I should have realized what this was instantly, because there is something that local packets could need the router for.. I'll give you a second to think about it..
Ok.. that's long enough. The reason I didn't hit on this instantly is because I had talked to the admin there and reminded him that he needed to change /etc/resolv.conf as part of this work. Unfortunately, he forgot it - well, he remembered that he *needed* to do it, but never actually did it. So resolv.conf still pointed at a 192.168.2 address for a nameserver.
Why does that matter? Because of reverse lookups. Every packet coming in needs to be resolved to a name if possible. The resolver looks at /etc/resolv.conf to find out how to do that, and of course it found that 192.168.2.x address. Without a default route, there would be nothing it could do with that: it can't ask the name server to resolve any ip's because it has no way to get there. Therefor it instantly gives up, and the ping works.

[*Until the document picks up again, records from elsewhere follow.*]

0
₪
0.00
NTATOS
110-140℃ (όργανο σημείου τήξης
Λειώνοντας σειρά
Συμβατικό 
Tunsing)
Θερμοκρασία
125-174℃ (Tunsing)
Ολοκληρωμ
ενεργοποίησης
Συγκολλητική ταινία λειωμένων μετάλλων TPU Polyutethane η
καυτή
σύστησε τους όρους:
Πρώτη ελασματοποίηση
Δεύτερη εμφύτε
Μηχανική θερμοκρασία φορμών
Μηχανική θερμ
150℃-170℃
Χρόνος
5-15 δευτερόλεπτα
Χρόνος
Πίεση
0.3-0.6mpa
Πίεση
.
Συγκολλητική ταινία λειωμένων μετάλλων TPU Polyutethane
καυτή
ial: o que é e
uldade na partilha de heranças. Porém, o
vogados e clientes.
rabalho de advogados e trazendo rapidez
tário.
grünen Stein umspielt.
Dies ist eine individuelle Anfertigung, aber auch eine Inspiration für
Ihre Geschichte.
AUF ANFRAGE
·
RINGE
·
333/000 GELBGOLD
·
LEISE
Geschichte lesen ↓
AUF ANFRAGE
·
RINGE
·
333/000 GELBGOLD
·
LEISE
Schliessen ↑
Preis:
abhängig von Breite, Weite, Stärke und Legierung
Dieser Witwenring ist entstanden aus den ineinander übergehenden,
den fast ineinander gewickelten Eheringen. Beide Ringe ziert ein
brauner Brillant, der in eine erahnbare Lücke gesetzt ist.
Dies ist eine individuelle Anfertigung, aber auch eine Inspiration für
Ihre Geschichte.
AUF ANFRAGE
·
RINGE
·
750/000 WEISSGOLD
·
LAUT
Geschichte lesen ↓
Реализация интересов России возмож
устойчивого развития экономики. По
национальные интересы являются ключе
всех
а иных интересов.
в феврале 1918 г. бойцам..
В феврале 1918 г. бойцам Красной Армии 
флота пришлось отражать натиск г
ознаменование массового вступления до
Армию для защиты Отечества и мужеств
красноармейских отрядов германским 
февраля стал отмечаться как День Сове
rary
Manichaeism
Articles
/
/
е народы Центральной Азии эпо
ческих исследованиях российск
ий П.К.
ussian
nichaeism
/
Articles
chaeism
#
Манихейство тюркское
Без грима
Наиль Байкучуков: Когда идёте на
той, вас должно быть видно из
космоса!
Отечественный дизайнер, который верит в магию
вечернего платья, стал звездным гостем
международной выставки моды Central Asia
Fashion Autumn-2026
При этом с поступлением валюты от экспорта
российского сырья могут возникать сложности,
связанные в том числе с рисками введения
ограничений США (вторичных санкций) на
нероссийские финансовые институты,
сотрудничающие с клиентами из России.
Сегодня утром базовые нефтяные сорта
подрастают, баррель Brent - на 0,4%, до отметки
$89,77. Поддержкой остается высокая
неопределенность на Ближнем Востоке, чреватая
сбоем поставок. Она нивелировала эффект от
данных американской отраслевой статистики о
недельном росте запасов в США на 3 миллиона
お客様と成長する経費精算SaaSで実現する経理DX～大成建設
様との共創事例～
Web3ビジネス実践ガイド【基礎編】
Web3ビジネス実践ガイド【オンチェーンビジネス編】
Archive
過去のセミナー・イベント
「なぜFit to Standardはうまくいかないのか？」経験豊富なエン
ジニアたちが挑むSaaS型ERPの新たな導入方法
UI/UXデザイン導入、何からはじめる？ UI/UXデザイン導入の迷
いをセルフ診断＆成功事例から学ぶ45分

But with a handy default route, it's going to try to reach the name server. That might have been OK if the router knew nothing about any 192.168.2.x addresses and had said so instantly, but apparently it tried to route that.. I'm not sure where, though they do have hardware VPN's also, so that may be where it sent the packets. Whatever actually happened, the resolver requests would never be answered, so everything had to wait for a timeout.. I don't know how long that is configured for on that router, but whatever it is, it was plenty long enough to hang ping.
Putting the correct DNS server into resolv.conf solved this instantly (there's no need to reboot - the resolver notices changes to resolv.conf immediately).
I don't know where the collisions came from.. but I wasn't asked to do anything more, so I left that to the normal admin. The system worked at this point and the collisions were not increasing.